Tom didn’t feel like dancing with this woman, especially not on the phone, especially not with forty people dead. He made an appointment to come up to their main office in Baltimore.

  He had a file on them too.

  Once the train docked at the city’s neo-classicist Penn Station on North Charles Street, Tom flagged down a yellow cab and gave the driver Bellum Velum’s address—which turned out to be a skyscraper two blocks away. The private security company occupied the building’s top two floors. Mercenary work indeed paid well.

  Tom looked both ways down either end of the sidewalk, saw what he wanted to see, then passed through the revolving door into the lobby and obstacle course of construction scaffolding. From the looks of it, the building was being renovated, although islands of burgundy carpeting were scattered throughout the exposed floor. Somewhere in this maze of tarps and orange signs, someone was drilling, by the sound of it, to the center of the earth. The security guard at the desk was wearing earplugs, and had to remove them when Tom approached.

  “Tom Piper for Roberta Watson, Bellum Velum.”

  He didn’t bother with his badge. The guard cupped one hand over his left ear, and phoned up. “She’ll be right down,” he said. But Roberta Watson took her time. Tom lingered in the cacophonous lobby for a good ten minutes before she showed. By then the noise had gifted him with a headache, deposited right behind his eyes.

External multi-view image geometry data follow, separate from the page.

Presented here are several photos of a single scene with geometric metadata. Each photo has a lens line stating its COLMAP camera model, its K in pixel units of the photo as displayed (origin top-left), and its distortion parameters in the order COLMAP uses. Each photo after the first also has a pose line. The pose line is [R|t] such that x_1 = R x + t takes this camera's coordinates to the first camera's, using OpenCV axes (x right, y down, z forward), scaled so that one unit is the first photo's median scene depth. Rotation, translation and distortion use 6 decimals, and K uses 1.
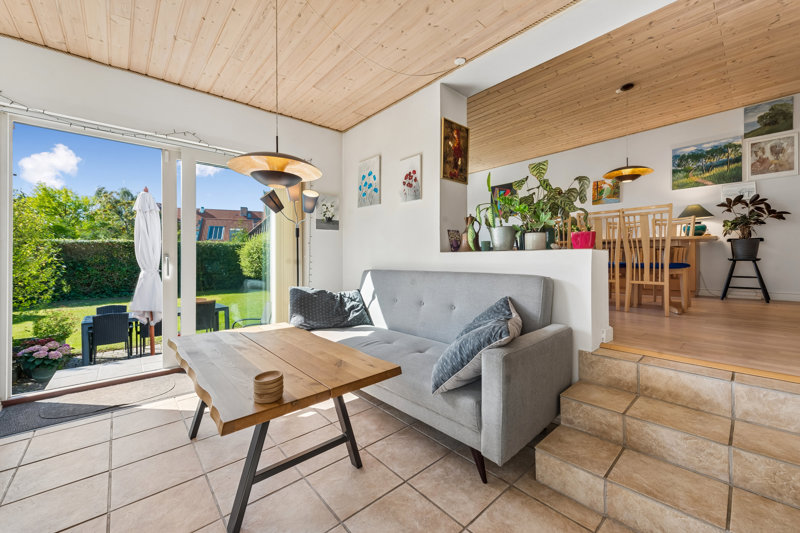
lens RADIAL K [[320.8, 0, 398.5], [0, 320.8, 263.0], [0, 0, 1]] dist [-0.001920, -0.000103]
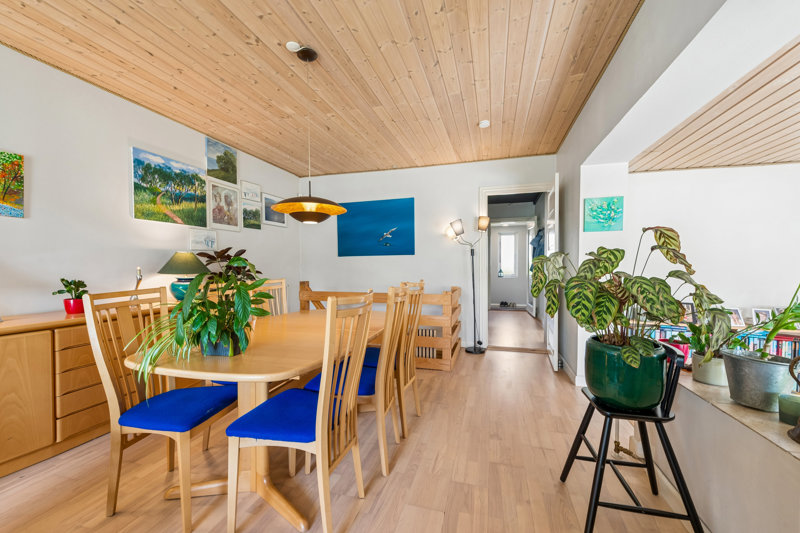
lens RADIAL K [[320.8, 0, 403.6], [0, 320.8, 268.2], [0, 0, 1]] dist [-0.001920, -0.000103]
pose [[-0.538100, -0.004537, 0.842868, 0.128942], [0.011433, 0.999854, 0.012681, -0.156953], [-0.842803, 0.016460, -0.537970, 1.010731]]
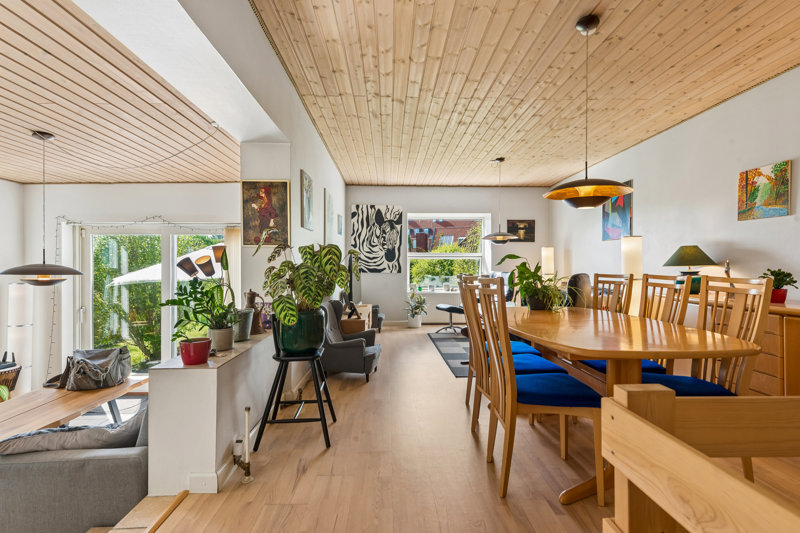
lens RADIAL K [[372.6, 0, 403.4], [0, 372.6, 267.0], [0, 0, 1]] dist [-0.000595, -0.001148]
pose [[0.766867, 0.010662, -0.641718, 0.754959], [-0.009500, 0.999941, 0.005261, -0.141708], [0.641736, 0.002062, 0.766923, 0.316464]]
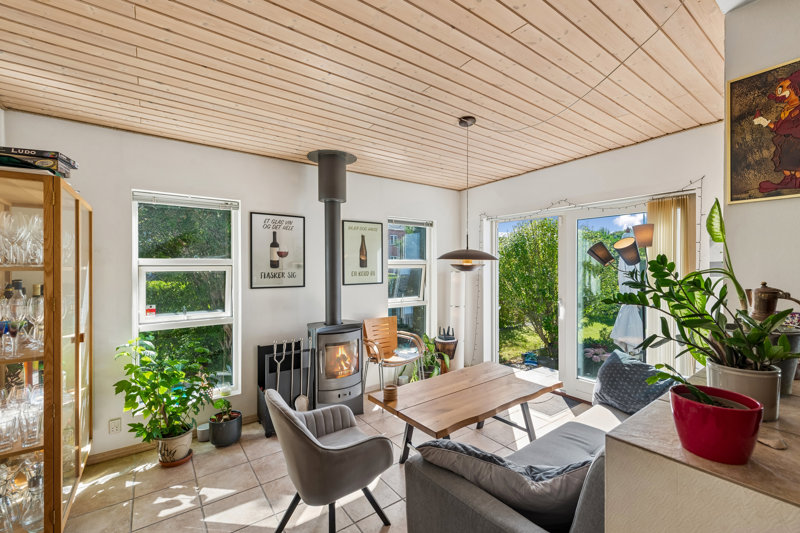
lens RADIAL K [[349.1, 0, 403.8], [0, 349.1, 265.5], [0, 0, 1]] dist [-0.001729, -0.000100]
pose [[-0.101292, 0.013439, -0.994766, 0.468773], [0.000213, 0.999909, 0.013487, -0.116411], [0.994857, 0.001154, -0.101285, 0.363594]]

  “Agent Piper, good afternoon.”

  Roberta Watson held out her hand. Tom shook it. He noticed two things: A) the woman was all smiles B) almost ninety percent of those smiles were genuine. She had a dark complexion that contrasted strikingly with her ice-white pantsuit.

  “It’s a pleasure to make your acquaintance, Agent Piper,” she said. “I hope you haven’t come all this way for nothing. I’m afraid that Mr. Yolen, our CEO, is away on business and Mr. Yates, our CFO, is out with the flu. I probably should have told you that on the phone.”